De niet-ontzette ouder krijgt de ouderlijke macht of er wordt een voogd benoemd (dikwijls een vereeniging). De kinderen, wier ouders ontzet (of ontheven zijn, zie ➝ Ontheffing), heeten voogdijkinderen. Tijdens de procedure kan de rechtbank de uitoefening der ouderl. macht schorsen. De officier van justitie kan de kinderen voorloopig toevertrouwen aan den Voogdijraad (die anders nooit zelve verpleegt). Herstel (zie dit woord, sub 4°) is mogelijk. Veroordeeling tot bijdrage voor de verpleging, te betalen door ontzette of ontheven ouders, kan worden uitgesproken.

Ontzetting uit de voogdij is mogelijk op dezelfde gronden als uit de ouderlijke macht, met nog eenige andere, bijv. verkeeren in staat van faillissement, het voeren van een procedure tegen den pupil (deze beide niet voor ouder-voogd), onbekwaamheid in de voogdij.
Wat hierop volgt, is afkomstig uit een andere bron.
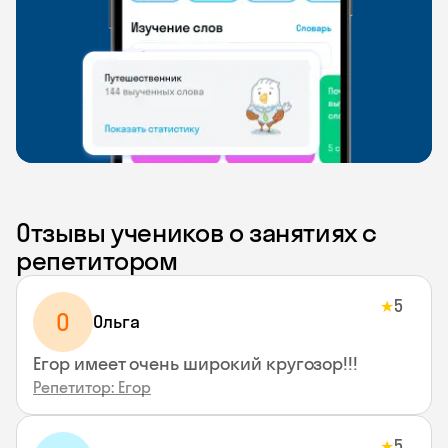
Отзывы учеников о занятиях с
репетитором
5
★
О
Ольга
Егор имеет очень широкий кругозор!!!
Репетитор: Егор
5
★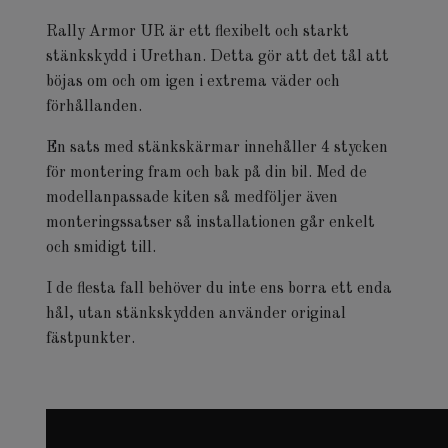
Rally Armor UR är ett flexibelt och starkt
stänkskydd i Urethan. Detta gör att det tål att
böjas om och om igen i extrema väder och
förhållanden.
En sats med stänkskärmar innehåller 4 stycken
för montering fram och bak på din bil. Med de
modellanpassade kiten så medföljer även
monteringssatser så installationen går enkelt
och smidigt till.
I de flesta fall behöver du inte ens borra ett enda
hål, utan stänkskydden använder original
fästpunkter.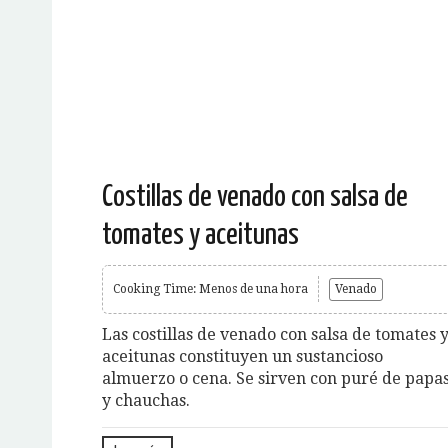
Costillas de venado con salsa de
tomates y aceitunas
Cooking Time: Menos de una hora
Venado
Las costillas de venado con salsa de tomates 
aceitunas constituyen un sustancioso
almuerzo o cena. Se sirven con puré de papa
y chauchas.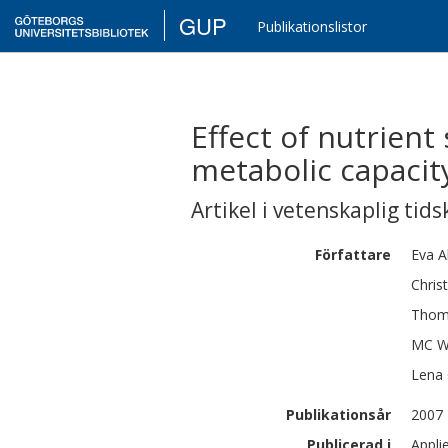
GUP
Publikationslistor
Effect of nutrient
metabolic capacit
Artikel i vetenskaplig tids
Författare
Eva
A
Chris
Thom
MC
W
Lena
Publikationsår
2007
Publicerad i
Appli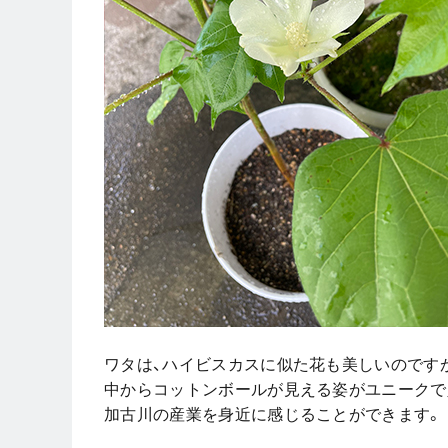
ワタは、ハイビスカスに似た花も美しいのです
中からコットンボールが見える姿がユニークで
加古川の産業を身近に感じることができます。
Vgl. ook ➝ Ontheffing; Oudervoogdij.

B. Smeets.

In België zijn van de ouderlijke macht, ten aanzien van al hun kinderen, ontzet:

1° de vader en de moeder, die veroordeeld werden wegens aanranding der eerbaarheid, verkrachting of aanhitsing tot de ontucht op den persoon van één hunner kinderen;
2° de vader en de moeder, die veroordeeld werden tot een lijfstraf wegens elk ander feit dan vruchtafdrijving of moord op den persoon van hun kind of nakomeling bedreven.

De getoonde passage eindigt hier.